The angular displacement in radians is given by: θ=8√(t^2+2)
Find the angular velocity and angular acceleration at t = 0.25 s.
To find the angular velocity and angular acceleration at t = 0.25 s, we need to differentiate the given angular displacement function, θ, with respect to time, t.
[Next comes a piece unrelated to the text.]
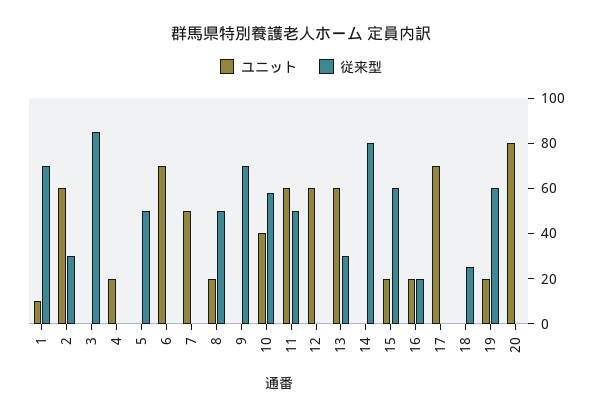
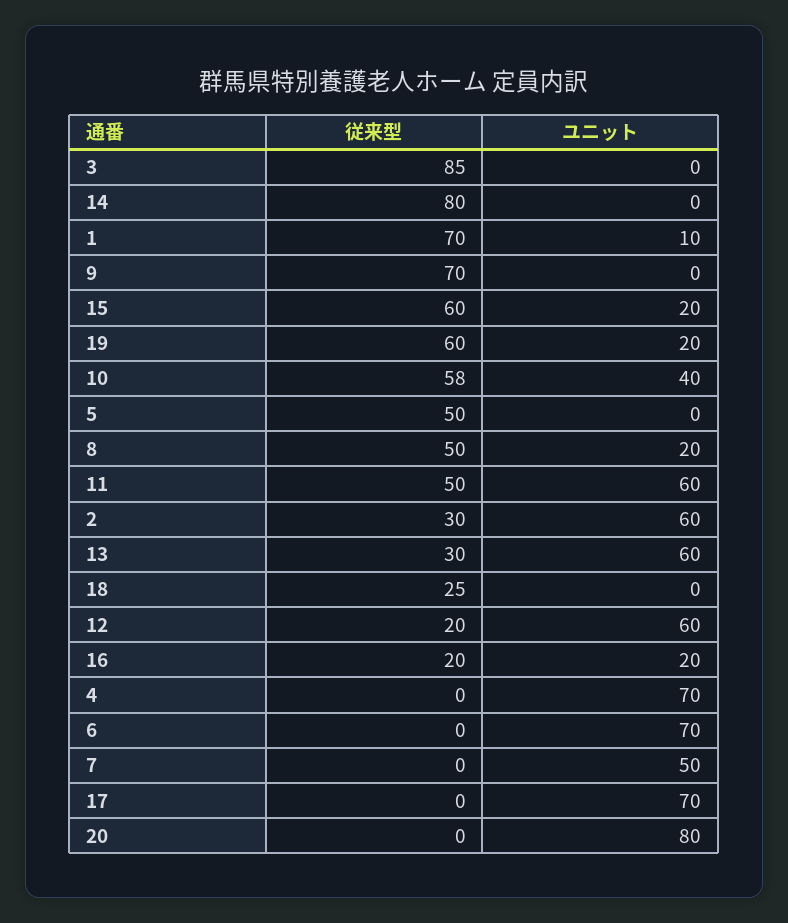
ユニット, 4: 20 -> 70
従来型, 12: 0 -> 20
The angular velocity, ω, is the derivative of angular displacement with respect to time:
ω = dθ/dt
To find the angular acceleration, α, we differentiate the angular velocity function, ω, with respect to time:
α = dω/dt
Let's start by finding the expression for ω by taking the derivative of θ with respect to t:
θ = 8√(t^2+2)
To take the derivative, we can rewrite θ as:
θ = 8(t^2 + 2)^(1/2)
Now, let's differentiate θ with respect to t using the chain rule. The chain rule states that if we have a composite function f(g(t)), then the derivative of f(g(t)) with respect to t is given by:
d(f(g(t)))/dt = f'(g(t)) * g'(t)
In our case, f(u) = 8√u and g(t) = t^2+2, so we have:
θ = f(g(t))
f'(u) = 8/(2√u) = 4/√u
g'(t) = 2t
By applying the chain rule, we get:
dθ/dt = (4/√(t^2+2)) * 2t
Simplifying further:
dθ/dt = 8t / √(t^2+2)
Now that we have the expression for ω, let's substitute t = 0.25 s into it to find the angular velocity at t = 0.25 s:
ω = 8(0.25) / √(0.25^2+2)
= 2 / √(0.0625+2)
= 2 / √(2.0625)
= 2 / 1.4385
≈ 1.39 rad/s
Next, let's find the expression for α by taking the derivative of ω with respect to t:
ω = 8t / √(t^2+2)
To find α, we need to differentiate ω with respect to t. Using the quotient rule for differentiation, we have:
α = d(ω) / dt = (d(8t)/dt * √(t^2+2) - 8t * d(√(t^2+2))/dt) / (t^2+2)
Taking the derivatives, we get:
α = (8 * √(t^2+2) - 8t * (1/(2√(t^2+2))) * 2t) / (t^2+2)
= (8 * √(t^2+2) - 8t^2 / √(t^2+2)) / (t^2+2)
= (8 - 8t^2 / √(t^2+2)) / (t^2+2)
Now, let's substitute t = 0.25 s into α to find the angular acceleration at t = 0.25 s:
α = (8 - 8(0.25)^2 / √(0.25^2+2)) / (0.25^2+2)
= (8 - 8(0.0625) / √(0.0625+2)) / (0.0625+2)
= (8 - 8(0.0625) / √(2.0625)) / (0.0625+2)
= (8 - 8(0.0625) / 1.4385) / (0.0625+2)
≈ (7.95 / 1.4385) / 2.0625
≈ 5.5 rad/s^2
Therefore, at t = 0.25 s, the angular velocity is approximately 1.39 rad/s and the angular acceleration is approximately 5.5 rad/s^2.